Image data. Image data is data that consists of, well, images. Many of the successes of deep learning, have occurred in the realm of image classification. The ability to diagnose disease from imaging data, such as diagnosing cancerous tissue from combined PET and CT scans, and the ability of self-driving cars to detect and classify objects in their field-of-vision are two of many use cases of image data. To work with image data, a data scientist will convert an image into a grid (or matrix) of red-green-blue pixel values or numbers and use these matrices as inputs to their predictive models.

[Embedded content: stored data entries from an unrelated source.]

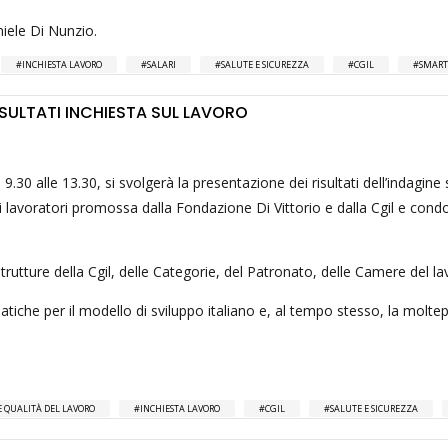
aniele Di Nunzio.
INCHIESTA LAVORO
SALARI
SALUTE E SICUREZZA
CGIL
SMART
SULTATI INCHIESTA SUL LAVORO
e 9.30 alle 13.30, si svolgerà la presentazione dei risultati dell’indagine 
dei lavoratori promossa dalla Fondazione Di Vittorio e dalla Cgil e cond
strutture della Cgil, delle Categorie, del Patronato, delle Camere del la
matiche per il modello di sviluppo italiano e, al tempo stesso, la moltepl
E QUALITÀ DEL LAVORO
INCHIESTA LAVORO
CGIL
SALUTE E SICUREZZA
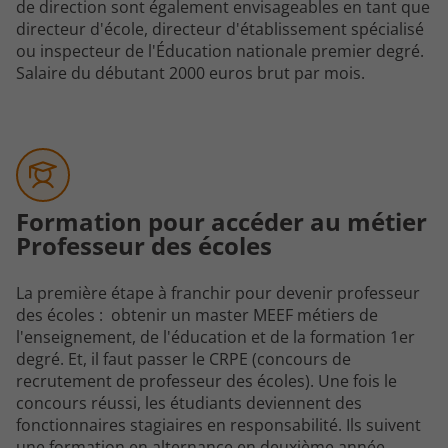
de direction sont également envisageables en tant que
directeur d'école, directeur d'établissement spécialisé
ou inspecteur de l'Éducation nationale premier degré.
Salaire du débutant 2000 euros brut par mois.
Formation pour accéder au métier
Professeur des écoles
La première étape à franchir pour devenir professeur
des écoles : obtenir un master MEEF métiers de
l'enseignement, de l'éducation et de la formation 1er
degré. Et, il faut passer le CRPE (concours de
recrutement de professeur des écoles). Une fois le
concours réussi, les étudiants deviennent des
fonctionnaires stagiaires en responsabilité. Ils suivent
une formation en alternance en deuxième année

Unstructured data. Unstructured data is, as one might guess, data that isn’t organized in either of the above manners. Part of the data scientist’s job is to structure such unstructured data so it may be analyzed. Natural language, or text, provides the clearest example. One common method of turning textual data into structured data is to represent it as word counts, so that “the cat chased the mouse” becomes “(cat,1),(chased,1),(mouse,1),(the,2)”. This is called a bag-of-words model, and allows us to compare texts, to compute distances between them, and to combine them into clusters. Bag-of-words performs surprisingly well for many practical applications, especially considering that it doesn’t distinguish “build bridges not walls” from “build walls not bridges.” Part of the game here is to turn textual data into numbers that we can feed into predictive models, and the principle is very similar between bag-of-words and more sophisticated methods. Such methods allow for sentiment analysis (“is a text positive, negative or neutral?”) and text classification (“is a given article news, entertainment or sport?”), among many others. For a recent example of text classification, check out Cloudera Fast Forward Labs’ prototype Newsie.
These are just two of the five steps to working with data, but they’re essential starting points for data literacy. When you’re dealing with data, think about how the data was collected and what kind of data it is. That will help you understand its meaning, how much to trust it, and how much work needs to be done to convert it into a useful form.